As I shared with you in my last blog post, April is National Distracted Driving Awareness Month. The goal of the month is to spread the message about the dangers of distracted driving, and to remind drivers of the consequences of their distracted actions.
Everyone knows texting while driving is distracting and dangerous, but people often ignore the risks and do it anyway.
Driving while distracted is more than just personally risky. When you text and drive, you become a danger to everyone on the road around you.
Over the years, millennials have become the biggest texting-while-driving offenders, using their cell phones to talk, text, and scroll through social media while behind the wheel. According to the National Highway Traffic Safety Administration, young drivers 16- to 24-years-old have been observed using handheld electronic devices while driving at higher rates than older drivers since 2007. In fact, in 2017, 8 percent of people killed in teen (15-19) driving crashes died when these teen drivers were distracted at the times of the crashes. And female drivers are most at-risk for being involved in a fatal crash involving a distracted driver.

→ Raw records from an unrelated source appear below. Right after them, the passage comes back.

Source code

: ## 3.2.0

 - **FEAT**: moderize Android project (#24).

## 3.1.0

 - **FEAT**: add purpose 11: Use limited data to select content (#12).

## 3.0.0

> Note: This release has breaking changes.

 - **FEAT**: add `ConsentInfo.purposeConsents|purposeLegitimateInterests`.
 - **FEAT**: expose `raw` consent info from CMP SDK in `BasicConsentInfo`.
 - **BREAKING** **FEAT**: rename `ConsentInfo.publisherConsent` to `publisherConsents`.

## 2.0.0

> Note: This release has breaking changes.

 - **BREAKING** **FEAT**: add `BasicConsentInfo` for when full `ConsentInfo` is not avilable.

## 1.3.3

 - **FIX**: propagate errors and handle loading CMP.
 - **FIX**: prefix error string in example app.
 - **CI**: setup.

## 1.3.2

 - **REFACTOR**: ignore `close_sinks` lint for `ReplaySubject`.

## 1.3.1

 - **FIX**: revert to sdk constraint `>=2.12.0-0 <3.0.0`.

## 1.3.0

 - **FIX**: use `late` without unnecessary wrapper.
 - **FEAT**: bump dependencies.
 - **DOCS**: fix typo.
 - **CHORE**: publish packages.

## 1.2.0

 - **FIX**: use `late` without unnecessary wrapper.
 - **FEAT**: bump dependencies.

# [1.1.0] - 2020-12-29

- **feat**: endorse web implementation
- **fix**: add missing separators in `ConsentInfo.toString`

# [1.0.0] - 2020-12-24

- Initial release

Don’t want to drive while distracted? Then follow these steps:
- If you are expecting a text message or need to send one, pull over and park your car in a safe location. Once you are safely off the road and parked, it is safe to text.
- Designate your passenger as your “designated texter.” Allow them access to your phone to respond to calls or messages.
- Do not engage in social media scrolling or messaging while driving.
- Cellphone use can be habit-forming. Struggling to not text and drive? Put the cellphone in the trunk, glove box, or back seat of the vehicle until you arrive at your destination.
The bottom line is this: If your attention is anywhere other than the road, you’re driving distracted and you’re driving dangerous.